EXERCISE AIM - Edit the items from their first line through the line containing "A.VLAN・B.MACアドレス・C.タイプ・E.ポートは表示される" so that "デフォルトゲートウェイ" becomes "既定のゲートウェイ", and leave everything else unchanged. Return only those lines, without the pictures.

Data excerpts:

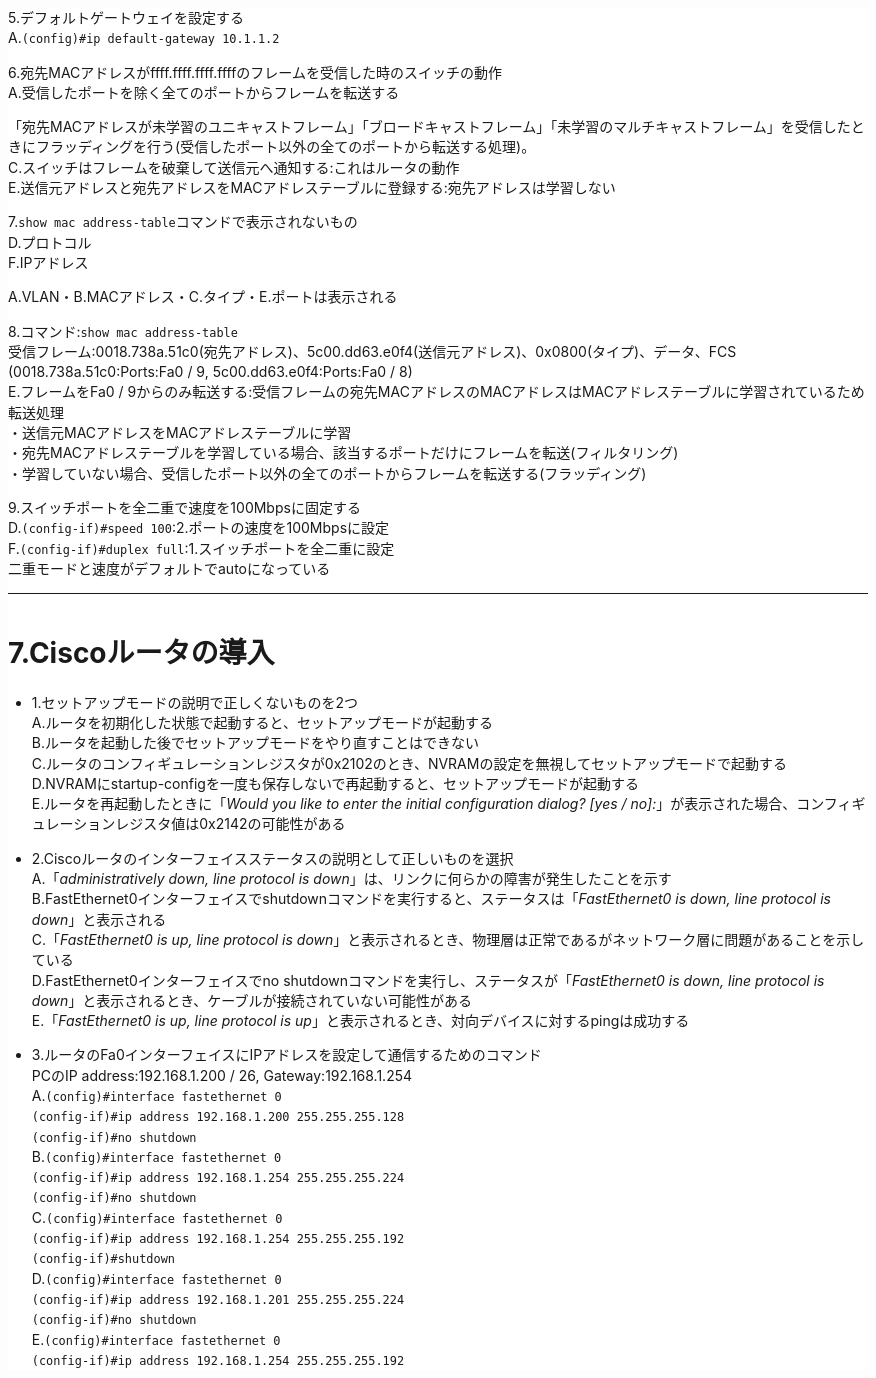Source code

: 5.デフォルトゲートウェイを設定する  
A.`(config)#ip default-gateway 10.1.1.2`

6.宛先MACアドレスがffff.ffff.ffff.ffffのフレームを受信した時のスイッチの動作  
A.受信したポートを除く全てのポートからフレームを転送する

「宛先MACアドレスが未学習のユニキャストフレーム」「ブロードキャストフレーム」「未学習のマルチキャストフレーム」を受信したときにフラッディングを行う(受信したポート以外の全てのポートから転送する処理)。  
C.スイッチはフレームを破棄して送信元へ通知する:これはルータの動作  
E.送信元アドレスと宛先アドレスをMACアドレステーブルに登録する:宛先アドレスは学習しない

7.`show mac address-table`コマンドで表示されないもの  
D.プロトコル  
F.IPアドレス

A.VLAN・B.MACアドレス・C.タイプ・E.ポートは表示される

8.コマンド:`show mac address-table`  
受信フレーム:0018.738a.51c0(宛先アドレス)、5c00.dd63.e0f4(送信元アドレス)、0x0800(タイプ)、データ、FCS  
(0018.738a.51c0:Ports:Fa0 / 9, 5c00.dd63.e0f4:Ports:Fa0 / 8)  
E.フレームをFa0 / 9からのみ転送する:受信フレームの宛先MACアドレスのMACアドレスはMACアドレステーブルに学習されているため
転送処理  
・送信元MACアドレスをMACアドレステーブルに学習  
・宛先MACアドレステーブルを学習している場合、該当するポートだけにフレームを転送(フィルタリング)  
・学習していない場合、受信したポート以外の全てのポートからフレームを転送する(フラッディング)

9.スイッチポートを全二重で速度を100Mbpsに固定する  
D.`(config-if)#speed 100`:2.ポートの速度を100Mbpsに設定  
F.`(config-if)#duplex full`:1.スイッチポートを全二重に設定  
二重モードと速度がデフォルトでautoになっている

---
# 7.Ciscoルータの導入
- 1.セットアップモードの説明で正しくないものを2つ  
A.ルータを初期化した状態で起動すると、セットアップモードが起動する  
B.ルータを起動した後でセットアップモードをやり直すことはできない  
C.ルータのコンフィギュレーションレジスタが0x2102のとき、NVRAMの設定を無視してセットアップモードで起動する  
D.NVRAMにstartup-configを一度も保存しないで再起動すると、セットアップモードが起動する  
E.ルータを再起動したときに「*Would you like to enter the initial configuration dialog? [yes / no]:*」が表示された場合、コンフィギュレーションレジスタ値は0x2142の可能性がある

- 2.Ciscoルータのインターフェイスステータスの説明として正しいものを選択  
A.「*administratively down, line protocol is down*」は、リンクに何らかの障害が発生したことを示す  
B.FastEthernet0インターフェイスでshutdownコマンドを実行すると、ステータスは「*FastEthernet0 is down, line protocol is down*」と表示される  
C.「*FastEthernet0 is up, line protocol is down*」と表示されるとき、物理層は正常であるがネットワーク層に問題があることを示している  
D.FastEthernet0インターフェイスでno shutdownコマンドを実行し、ステータスが「*FastEthernet0 is down, line protocol is down*」と表示されるとき、ケーブルが接続されていない可能性がある  
E.「*FastEthernet0 is up, line protocol is up*」と表示されるとき、対向デバイスに対するpingは成功する

- 3.ルータのFa0インターフェイスにIPアドレスを設定して通信するためのコマンド  
PCのIP address:192.168.1.200 / 26, Gateway:192.168.1.254  
A.`(config)#interface fastethernet 0`  
`(config-if)#ip address 192.168.1.200 255.255.255.128`  
`(config-if)#no shutdown`  
B.`(config)#interface fastethernet 0`  
`(config-if)#ip address 192.168.1.254 255.255.255.224`  
`(config-if)#no shutdown`  
C.`(config)#interface fastethernet 0`  
`(config-if)#ip address 192.168.1.254 255.255.255.192`  
`(config-if)#shutdown`  
D.`(config)#interface fastethernet 0`  
`(config-if)#ip address 192.168.1.201 255.255.255.224`  
`(config-if)#no shutdown`  
E.`(config)#interface fastethernet 0`  
`(config-if)#ip address 192.168.1.254 255.255.255.192`  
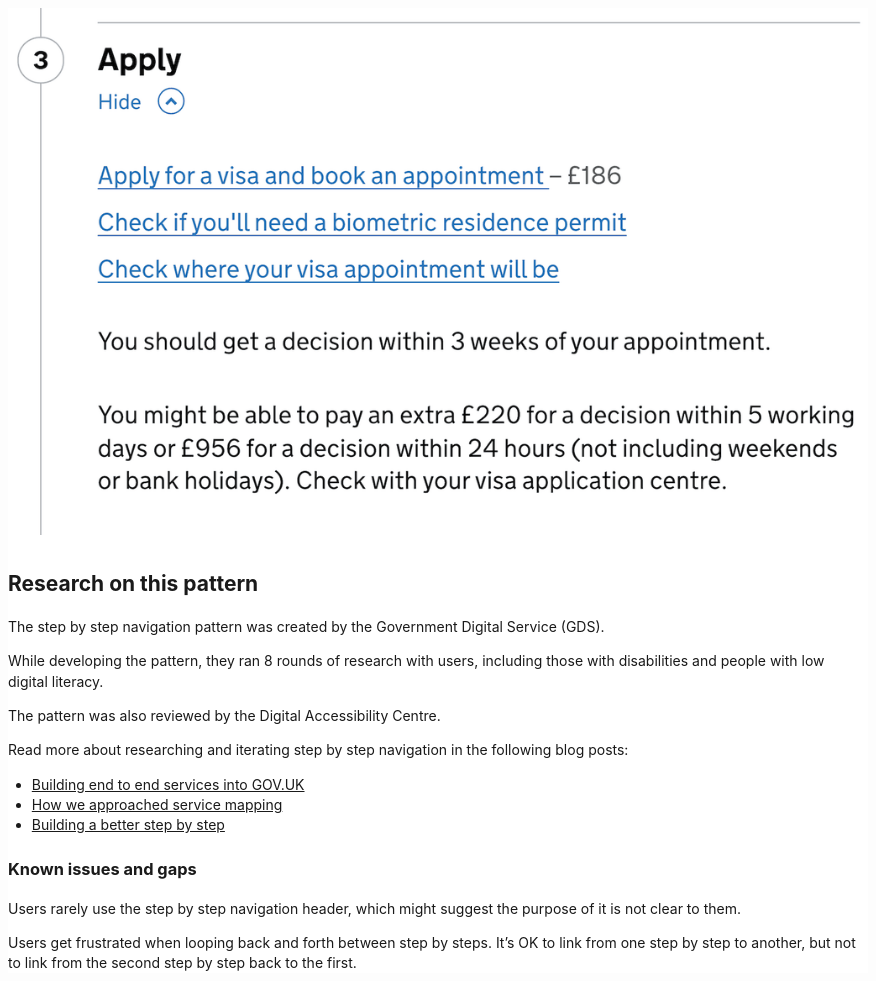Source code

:![A screenshot showing an example of a step with instructions](step-by-step-instructions.png)

## Research on this pattern

The step by step navigation pattern was created by the Government Digital Service (GDS).

While developing the pattern, they ran 8 rounds of research with users, including those with disabilities and people with low digital literacy.

The pattern was also reviewed by the Digital Accessibility Centre.

Read more about researching and iterating step by step navigation in the following blog posts:

- [Building end to end services into GOV.UK](https://gds.blog.gov.uk/2017/11/30/building-end-to-end-services-into-gov-uk/)
- [How we approached service mapping](https://insidegovuk.blog.gov.uk/2018/02/07/how-we-approached-service-mapping/)
- [Building a better step by step](https://gds.blog.gov.uk/2018/10/17/building-a-better-gov-uk-step-by-step/)

### Known issues and gaps

Users rarely use the step by step navigation header, which might suggest the purpose of it is not clear to them.

Users get frustrated when looping back and forth between step by steps. It’s OK to link from one step by step to another, but not to link from the second step by step back to the first.
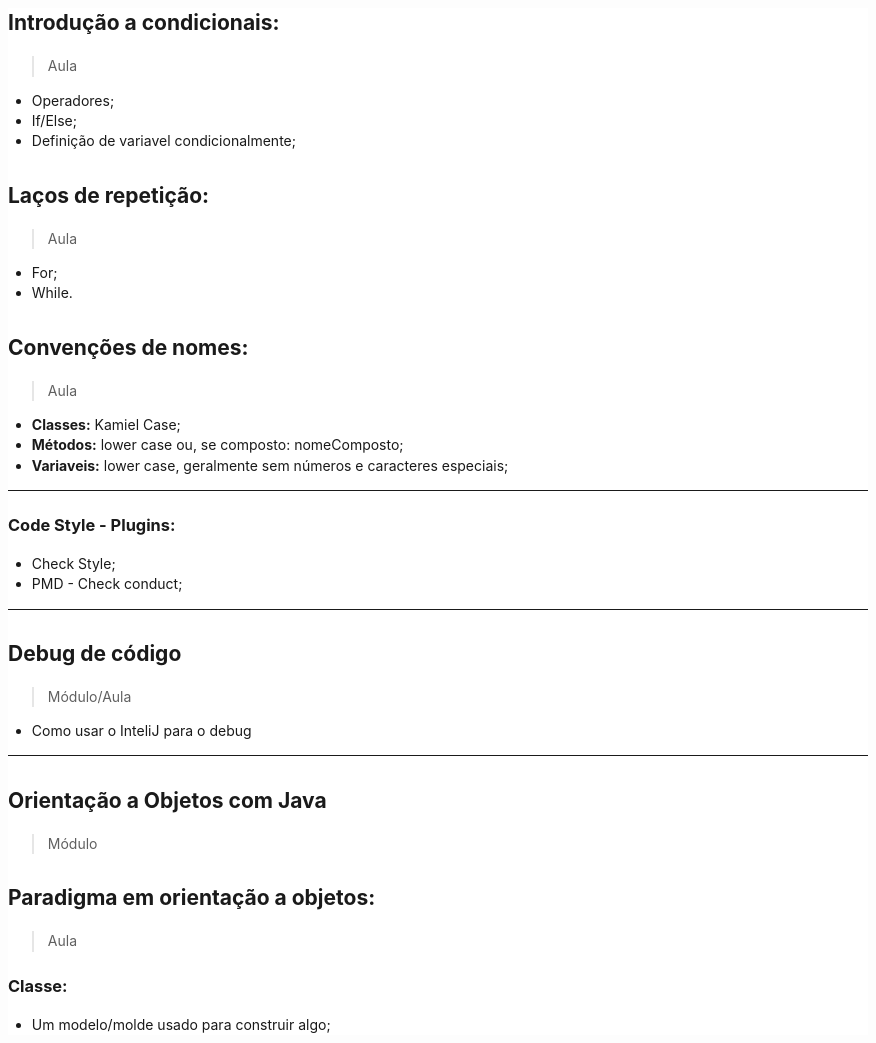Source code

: 
## Introdução a condicionais:

> Aula

- Operadores;
- If/Else;
- Definição de variavel condicionalmente;

## Laços de repetição:

> Aula

- For;
- While.

## Convenções de nomes:

> Aula

- **Classes:** Kamiel Case;
- **Métodos:** lower case ou, se composto: nomeComposto;
- **Variaveis:** lower case, geralmente sem números e caracteres especiais;

---

### Code Style - Plugins:

- Check Style;
- PMD - Check conduct;

---

## Debug de código

> Módulo/Aula

- Como usar o InteliJ para o debug

---

## Orientação a Objetos com Java

> Módulo

## Paradigma em orientação a objetos:

> Aula

### Classe:

- Um modelo/molde usado para construir algo;
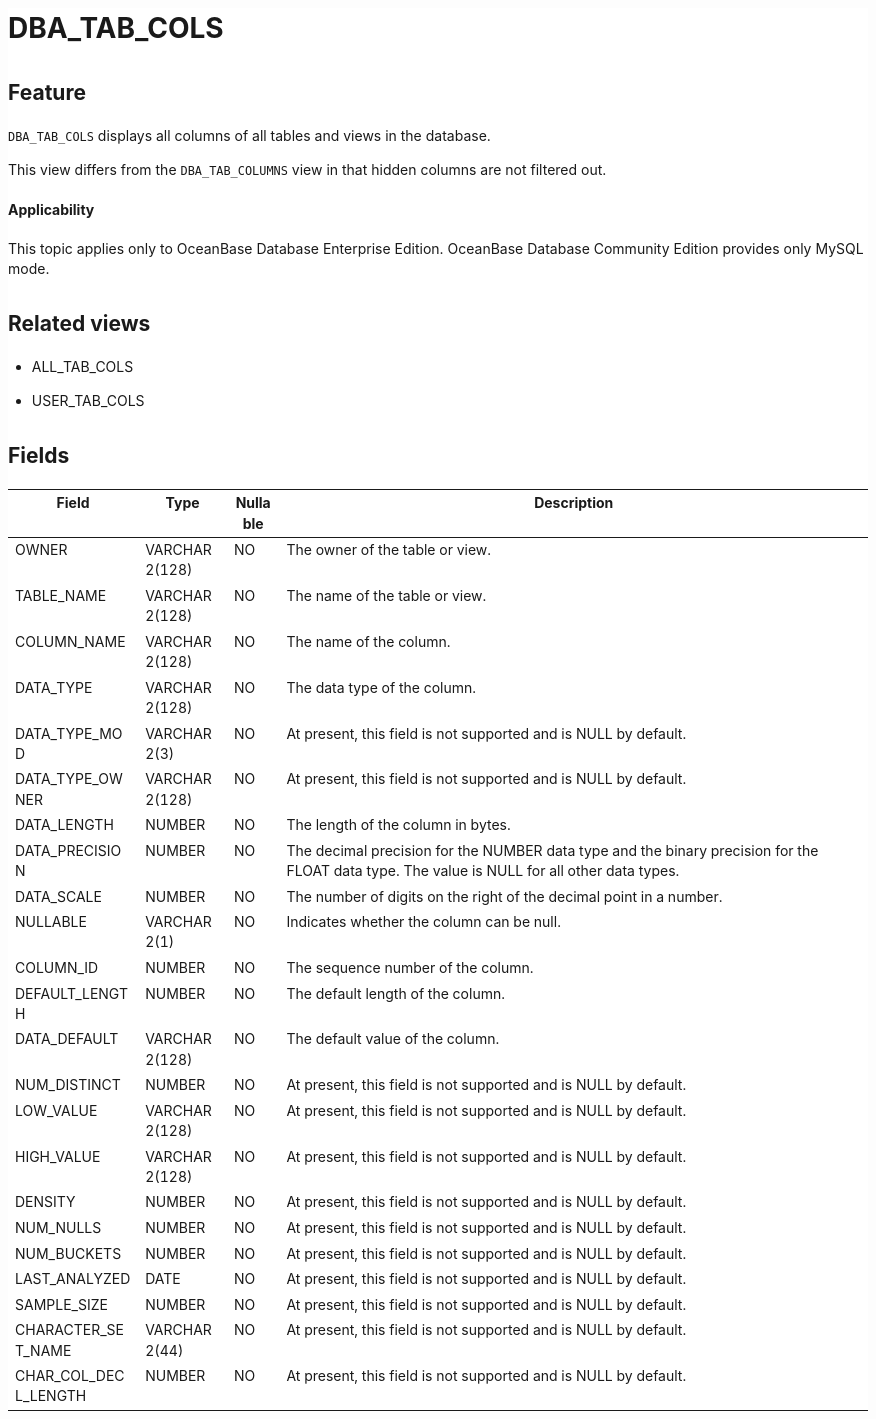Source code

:# DBA_TAB_COLS

## Feature

`DBA_TAB_COLS` displays all columns of all tables and views in the database.

This view differs from the `DBA_TAB_COLUMNS` view in that hidden columns are not filtered out.

<main id="notice" >
    <h4>Applicability</h4>
    <p>This topic applies only to OceanBase Database Enterprise Edition. OceanBase Database Community Edition provides only MySQL mode. </p>
  </main>

## Related views

* ALL_TAB_COLS

* USER_TAB_COLS

## Fields

| **Field**            | **Type**       | **Nullable** | **Description**                                                                                                                              |
|----------------------|----------------|--------------|----------------------------------------------------------------------------------------------------------------------------------------------|
| OWNER                | VARCHAR2(128)  | NO           | The owner of the table or view.                                                                                                              |
| TABLE_NAME           | VARCHAR2(128)  | NO           | The name of the table or view.                                                                                                               |
| COLUMN_NAME          | VARCHAR2(128)  | NO           | The name of the column.                                                                                                                      |
| DATA_TYPE            | VARCHAR2(128)  | NO           | The data type of the column.                                                                                                                 |
| DATA_TYPE_MOD        | VARCHAR2(3)    | NO           | At present, this field is not supported and is NULL by default.                                                                              |
| DATA_TYPE_OWNER      | VARCHAR2(128)  | NO           | At present, this field is not supported and is NULL by default.                                                                              |
| DATA_LENGTH          | NUMBER         | NO           | The length of the column in bytes.                                                                                                           |
| DATA_PRECISION       | NUMBER         | NO           | The decimal precision for the NUMBER data type and the binary precision for the FLOAT data type. The value is NULL for all other data types. |
| DATA_SCALE           | NUMBER         | NO           | The number of digits on the right of the decimal point in a number.                                                                          |
| NULLABLE             | VARCHAR2(1)    | NO           | Indicates whether the column can be null.                                                                                                    |
| COLUMN_ID            | NUMBER         | NO           | The sequence number of the column.                                                                                                           |
| DEFAULT_LENGTH       | NUMBER         | NO           | The default length of the column.                                                                                                            |
| DATA_DEFAULT         | VARCHAR2(128)  | NO           | The default value of the column.                                                                                                             |
| NUM_DISTINCT         | NUMBER         | NO           | At present, this field is not supported and is NULL by default.                                                                              |
| LOW_VALUE            | VARCHAR2(128)  | NO           | At present, this field is not supported and is NULL by default.                                                                              |
| HIGH_VALUE           | VARCHAR2(128)  | NO           | At present, this field is not supported and is NULL by default.                                                                              |
| DENSITY              | NUMBER         | NO           | At present, this field is not supported and is NULL by default.                                                                              |
| NUM_NULLS            | NUMBER         | NO           | At present, this field is not supported and is NULL by default.                                                                              |
| NUM_BUCKETS          | NUMBER         | NO           | At present, this field is not supported and is NULL by default.                                                                              |
| LAST_ANALYZED        | DATE           | NO           | At present, this field is not supported and is NULL by default.                                                                              |
| SAMPLE_SIZE          | NUMBER         | NO           | At present, this field is not supported and is NULL by default.                                                                              |
| CHARACTER_SET_NAME   | VARCHAR2(44)   | NO           | At present, this field is not supported and is NULL by default.                                                                              |
| CHAR_COL_DECL_LENGTH | NUMBER         | NO           | At present, this field is not supported and is NULL by default.                                                                              |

ANSWER TO THIS TASK -
Source code

: 5.既定のゲートウェイを設定する  
A.`(config)#ip default-gateway 10.1.1.2`

6.宛先MACアドレスがffff.ffff.ffff.ffffのフレームを受信した時のスイッチの動作  
A.受信したポートを除く全てのポートからフレームを転送する

「宛先MACアドレスが未学習のユニキャストフレーム」「ブロードキャストフレーム」「未学習のマルチキャストフレーム」を受信したときにフラッディングを行う(受信したポート以外の全てのポートから転送する処理)。  
C.スイッチはフレームを破棄して送信元へ通知する:これはルータの動作  
E.送信元アドレスと宛先アドレスをMACアドレステーブルに登録する:宛先アドレスは学習しない

7.`show mac address-table`コマンドで表示されないもの  
D.プロトコル  
F.IPアドレス

A.VLAN・B.MACアドレス・C.タイプ・E.ポートは表示される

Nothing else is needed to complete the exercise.